Driving to Nogales, Arizona, to see my dentist in Nogales, Sonora, I chuckle at giant signs near the U.S.-Mexico border: No weapons or munitions allowed.
In Mexico, nearly 70 percent of the 106,000 guns recovered from 2011 to 2016 by the U.S. Bureau of Alcohol, Tobacco and Firearms were traced to the United States.
Stop all those dangerous criminals coming across the border to “rape and rob us?” What a “Catch-22” when most weapons in Mexico originate from our NRA playground.
I want to see the best dentist I’ve found in years, since the ’70s when Dr. Jane Witner in Hanover, New Hampshire, who had shiny lavender equipment and gave me organic fruit juice while I waited.
Dr. Sanchez is a polite young man who doesn’t mess around. He and his able assistant Lupita are so efficient yet laid-back. I don’t mind going to the dentist, after being traumatized last year by the Tucson guy who charged nearly four times as much.

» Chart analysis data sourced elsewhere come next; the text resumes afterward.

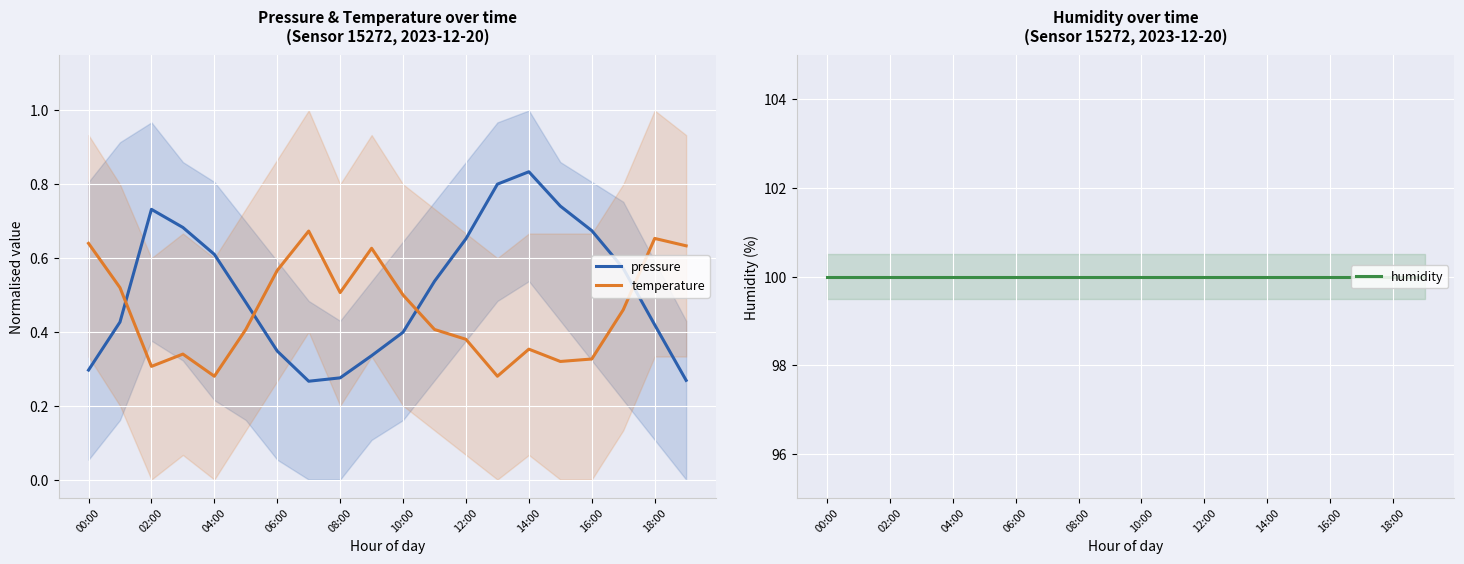

How many lines are shown in the chart?

3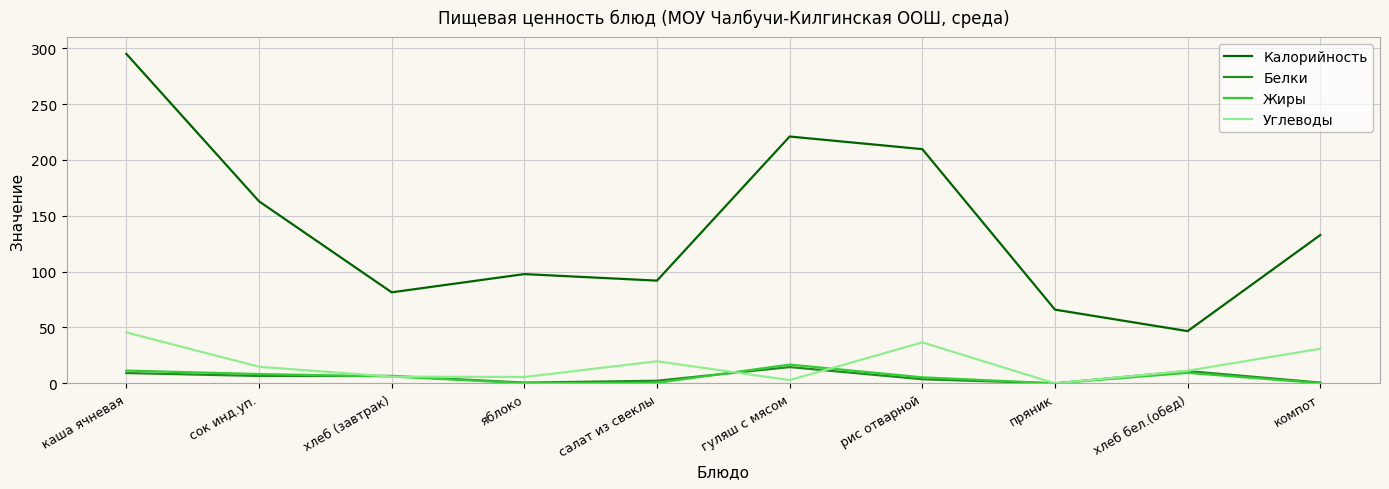

True or false: Углеводы has a value of 19.8 at салат из свеклы.

True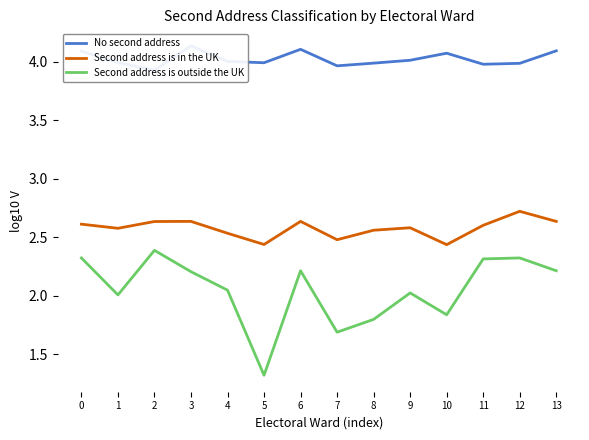

Which has a higher value, 6 or 3?

3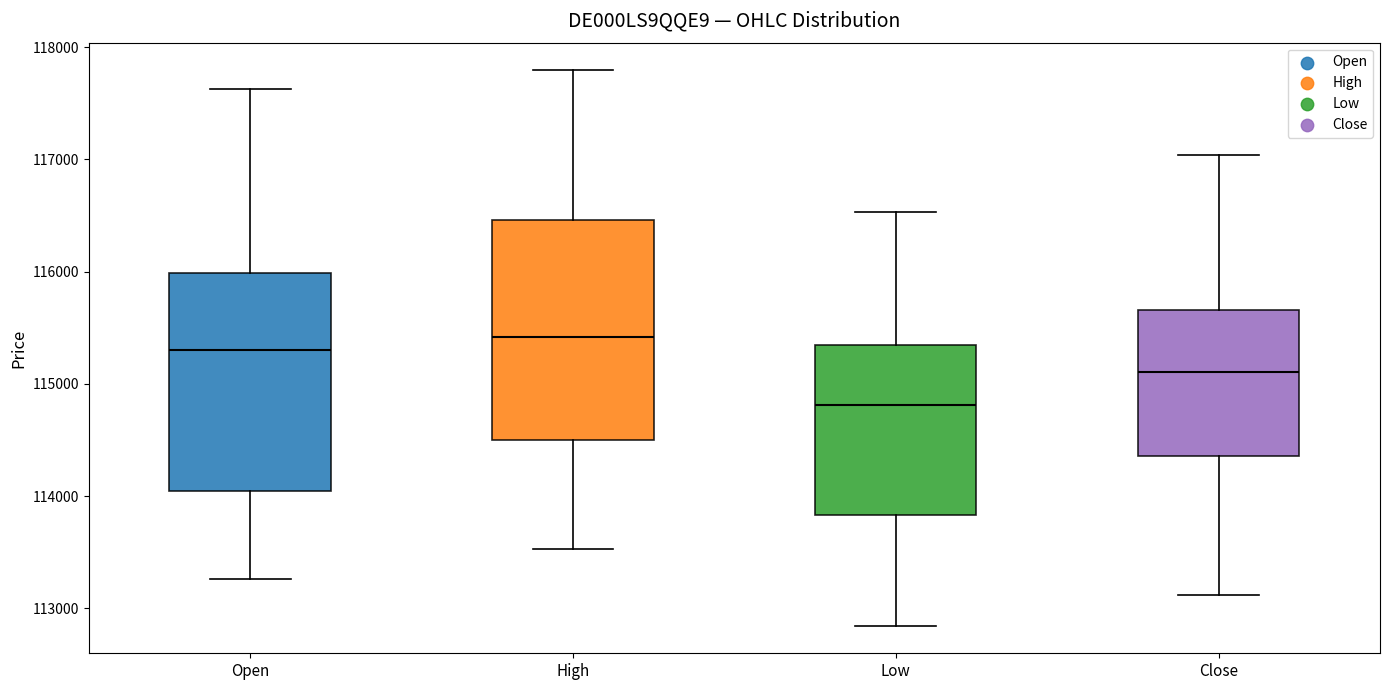

Where is the lower edge of the box for Low on the y-axis? The values are not printed on the chart, so give them approximately, as read against the axis.

113800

Lupita gets a lavender paper bib for me. She translates for Dr. Sanchez who speaks some English. They both like my hair color, a darker purple than the bib. Lupita chats in Spanish to Dr. Sanchez.
“Uh-huh,” he usually responds.
I complain to Lupita about the trump nightmare, how he needs to be gone. She says, “First they have to catch him!”
“I love refried beans,” she tells me. “I don’t think Americans like them so much.”
“Are you kidding? I hope this doesn’t take long. I can’t wait for La Roca’s refried beans. They’re the best!”
Connecting with human beings in other parts of the world, well, makes us more human.